(Data extracted from a collection)

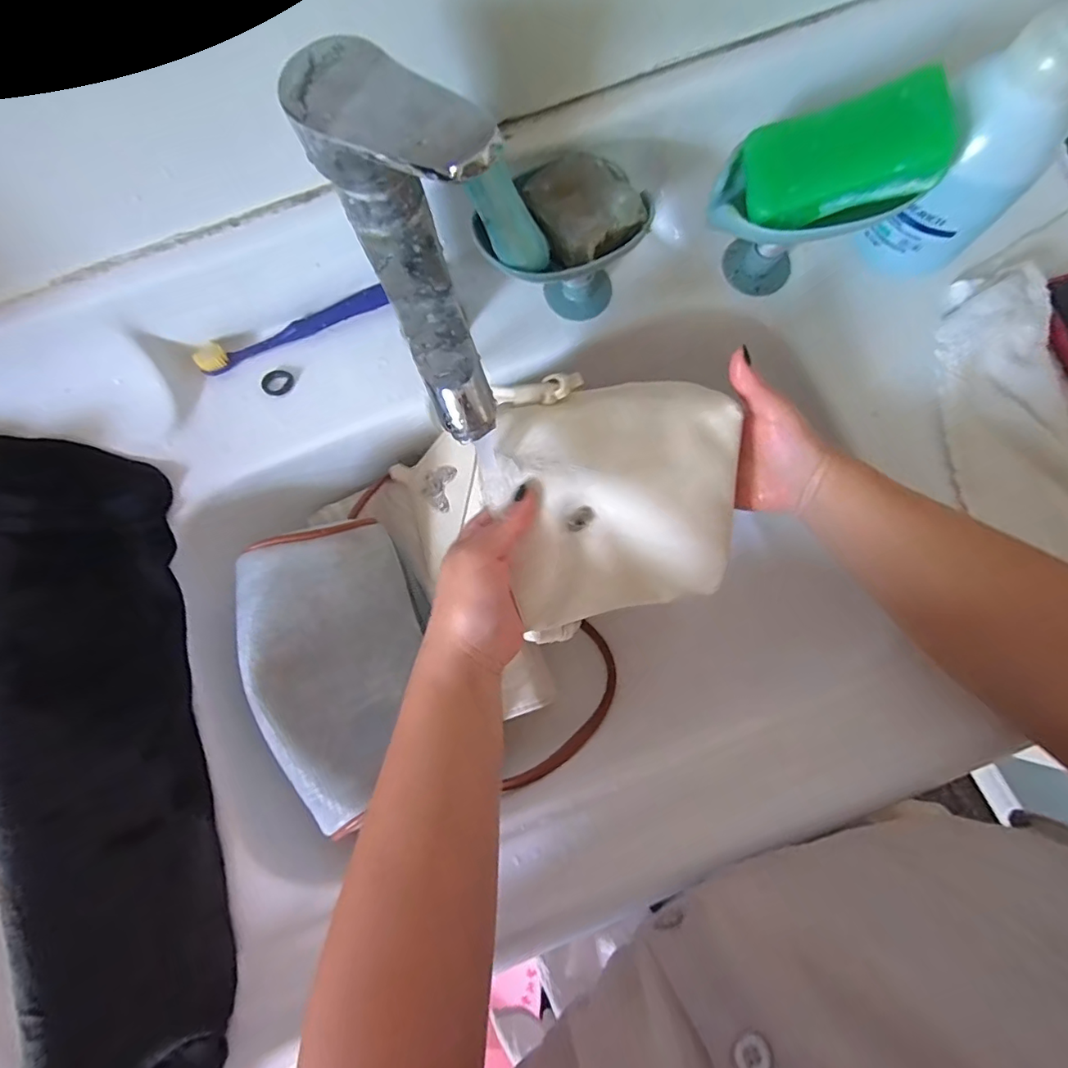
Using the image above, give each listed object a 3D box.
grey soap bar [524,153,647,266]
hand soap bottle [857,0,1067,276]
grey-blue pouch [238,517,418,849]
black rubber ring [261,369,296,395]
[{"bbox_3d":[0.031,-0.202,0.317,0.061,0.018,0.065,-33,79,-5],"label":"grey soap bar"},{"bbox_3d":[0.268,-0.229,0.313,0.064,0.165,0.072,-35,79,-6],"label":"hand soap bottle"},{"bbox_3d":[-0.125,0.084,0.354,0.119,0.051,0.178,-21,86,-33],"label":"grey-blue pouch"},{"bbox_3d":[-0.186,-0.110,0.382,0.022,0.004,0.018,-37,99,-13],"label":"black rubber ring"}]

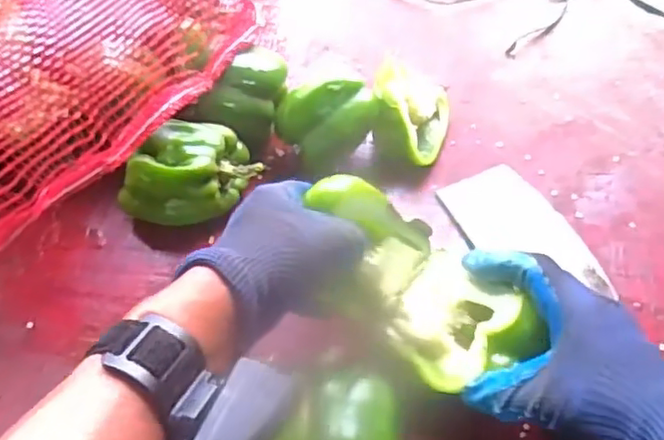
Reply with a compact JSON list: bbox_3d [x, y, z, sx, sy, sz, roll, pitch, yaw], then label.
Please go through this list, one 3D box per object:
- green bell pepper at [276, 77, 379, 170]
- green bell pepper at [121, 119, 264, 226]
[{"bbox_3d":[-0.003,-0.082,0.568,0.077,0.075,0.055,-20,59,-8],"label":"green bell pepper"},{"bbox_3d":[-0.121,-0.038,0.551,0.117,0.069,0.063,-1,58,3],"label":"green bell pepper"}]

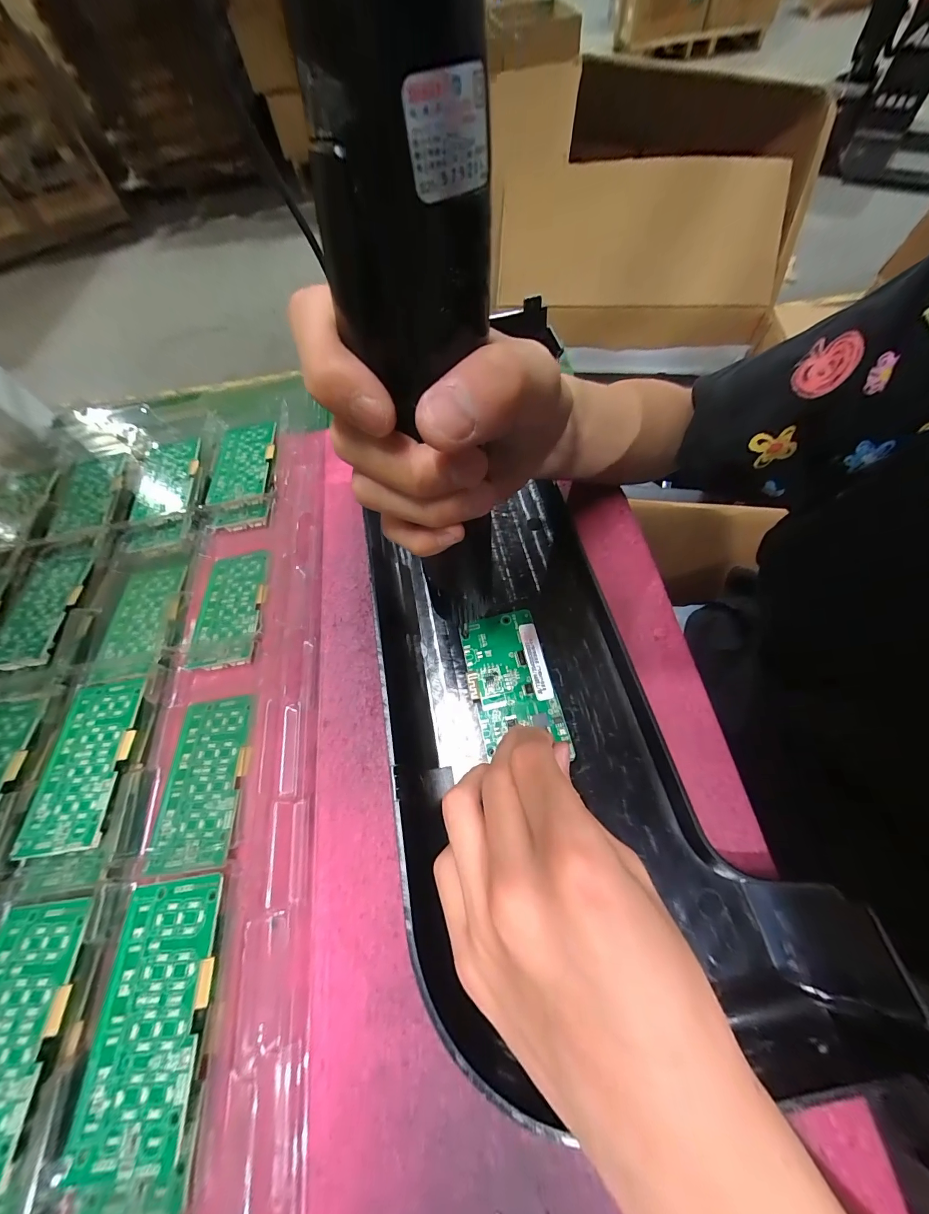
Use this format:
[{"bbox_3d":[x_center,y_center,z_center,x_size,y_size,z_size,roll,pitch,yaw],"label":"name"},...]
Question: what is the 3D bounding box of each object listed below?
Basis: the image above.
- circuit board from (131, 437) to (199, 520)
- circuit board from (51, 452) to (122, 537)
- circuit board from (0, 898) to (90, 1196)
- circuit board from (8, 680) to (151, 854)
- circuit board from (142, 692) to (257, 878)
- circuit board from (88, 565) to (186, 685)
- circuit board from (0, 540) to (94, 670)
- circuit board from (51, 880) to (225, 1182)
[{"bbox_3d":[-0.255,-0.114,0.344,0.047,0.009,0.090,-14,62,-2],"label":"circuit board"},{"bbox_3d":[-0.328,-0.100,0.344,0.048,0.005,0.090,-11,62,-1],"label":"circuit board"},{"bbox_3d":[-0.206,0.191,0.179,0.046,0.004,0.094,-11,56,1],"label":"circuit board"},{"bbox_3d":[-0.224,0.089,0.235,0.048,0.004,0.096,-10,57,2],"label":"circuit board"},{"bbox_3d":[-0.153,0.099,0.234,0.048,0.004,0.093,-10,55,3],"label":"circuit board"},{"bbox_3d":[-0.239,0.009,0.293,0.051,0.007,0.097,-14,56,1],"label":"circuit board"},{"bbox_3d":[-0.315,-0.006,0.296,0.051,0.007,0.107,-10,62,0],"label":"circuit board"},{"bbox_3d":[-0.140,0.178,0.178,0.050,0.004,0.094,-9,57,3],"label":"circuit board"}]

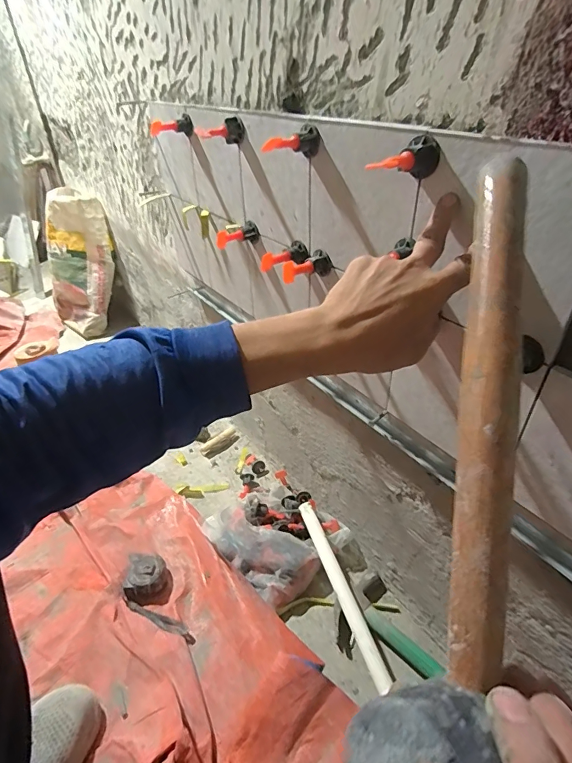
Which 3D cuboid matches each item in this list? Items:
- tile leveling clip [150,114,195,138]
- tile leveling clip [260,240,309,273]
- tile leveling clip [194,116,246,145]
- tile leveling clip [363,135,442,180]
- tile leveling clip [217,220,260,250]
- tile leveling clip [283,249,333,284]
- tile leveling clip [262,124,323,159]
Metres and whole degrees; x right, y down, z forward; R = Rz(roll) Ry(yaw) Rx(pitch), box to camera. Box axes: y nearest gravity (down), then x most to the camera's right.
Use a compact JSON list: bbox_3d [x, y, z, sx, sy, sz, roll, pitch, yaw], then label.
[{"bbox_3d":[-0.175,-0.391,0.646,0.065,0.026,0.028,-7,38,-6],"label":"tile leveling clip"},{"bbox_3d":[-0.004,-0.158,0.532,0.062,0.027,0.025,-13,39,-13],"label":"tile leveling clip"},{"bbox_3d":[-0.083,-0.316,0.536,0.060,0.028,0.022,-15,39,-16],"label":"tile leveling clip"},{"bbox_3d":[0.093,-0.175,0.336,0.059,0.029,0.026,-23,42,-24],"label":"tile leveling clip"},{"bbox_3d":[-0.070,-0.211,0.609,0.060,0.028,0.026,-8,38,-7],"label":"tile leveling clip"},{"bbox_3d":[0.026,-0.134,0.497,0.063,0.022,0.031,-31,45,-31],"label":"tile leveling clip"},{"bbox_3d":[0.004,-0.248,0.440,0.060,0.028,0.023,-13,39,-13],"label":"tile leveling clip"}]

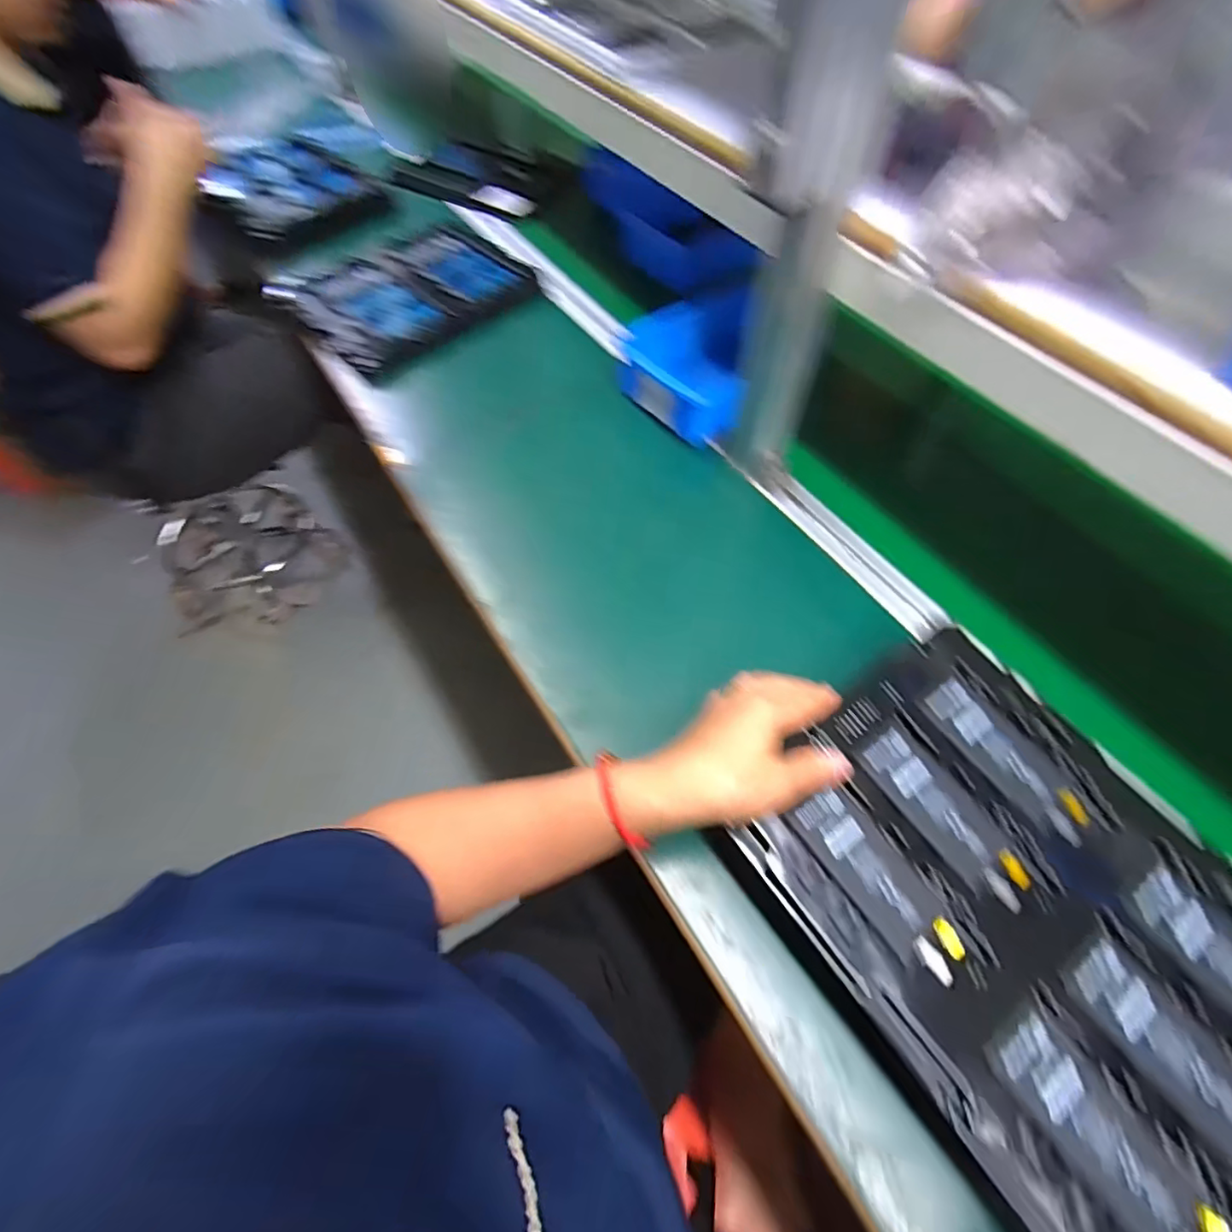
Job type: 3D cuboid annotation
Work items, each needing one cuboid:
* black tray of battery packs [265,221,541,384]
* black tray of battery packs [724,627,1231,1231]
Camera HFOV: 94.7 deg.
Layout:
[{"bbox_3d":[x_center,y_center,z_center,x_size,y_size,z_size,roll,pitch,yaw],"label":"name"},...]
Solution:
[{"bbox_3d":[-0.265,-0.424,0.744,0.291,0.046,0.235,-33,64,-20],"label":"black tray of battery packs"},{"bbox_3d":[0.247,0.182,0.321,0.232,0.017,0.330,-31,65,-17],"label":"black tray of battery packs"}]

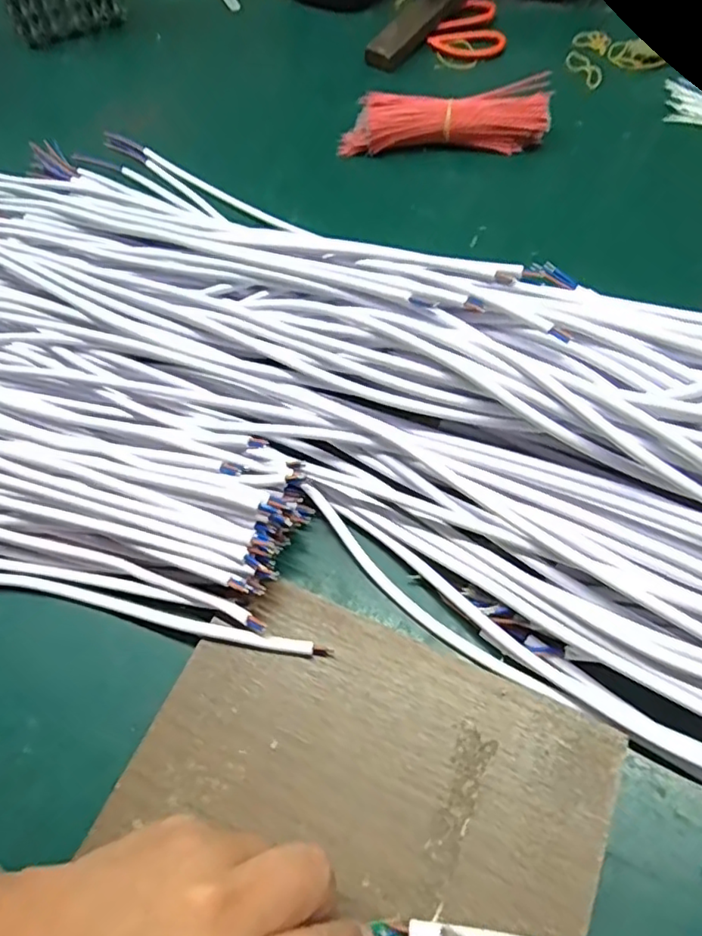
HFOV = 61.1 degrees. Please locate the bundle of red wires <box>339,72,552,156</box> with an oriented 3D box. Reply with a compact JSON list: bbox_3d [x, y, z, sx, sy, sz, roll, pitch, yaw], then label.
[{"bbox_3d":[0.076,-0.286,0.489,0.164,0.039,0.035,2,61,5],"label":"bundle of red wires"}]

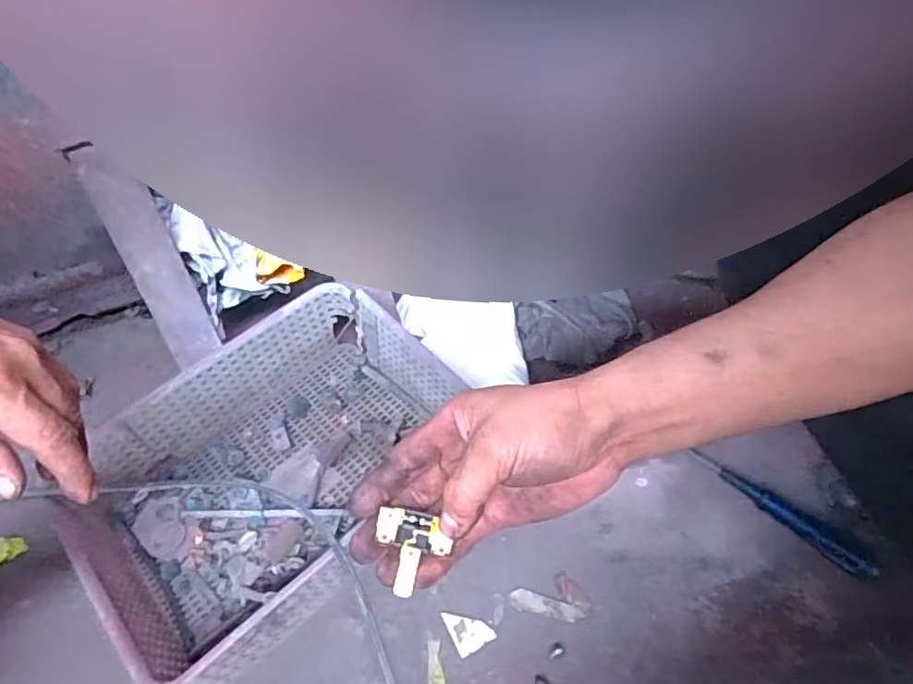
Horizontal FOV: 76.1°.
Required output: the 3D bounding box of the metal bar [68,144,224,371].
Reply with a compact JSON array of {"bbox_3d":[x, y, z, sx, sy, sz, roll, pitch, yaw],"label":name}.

* **GOAL OF THE EXERCISE**:
Bring together all lines of the entries above in which the string "image" occurs.

* **TASK RESPONSE**:
Using the image above, give each listed object a 3D box.
Basis: the image above.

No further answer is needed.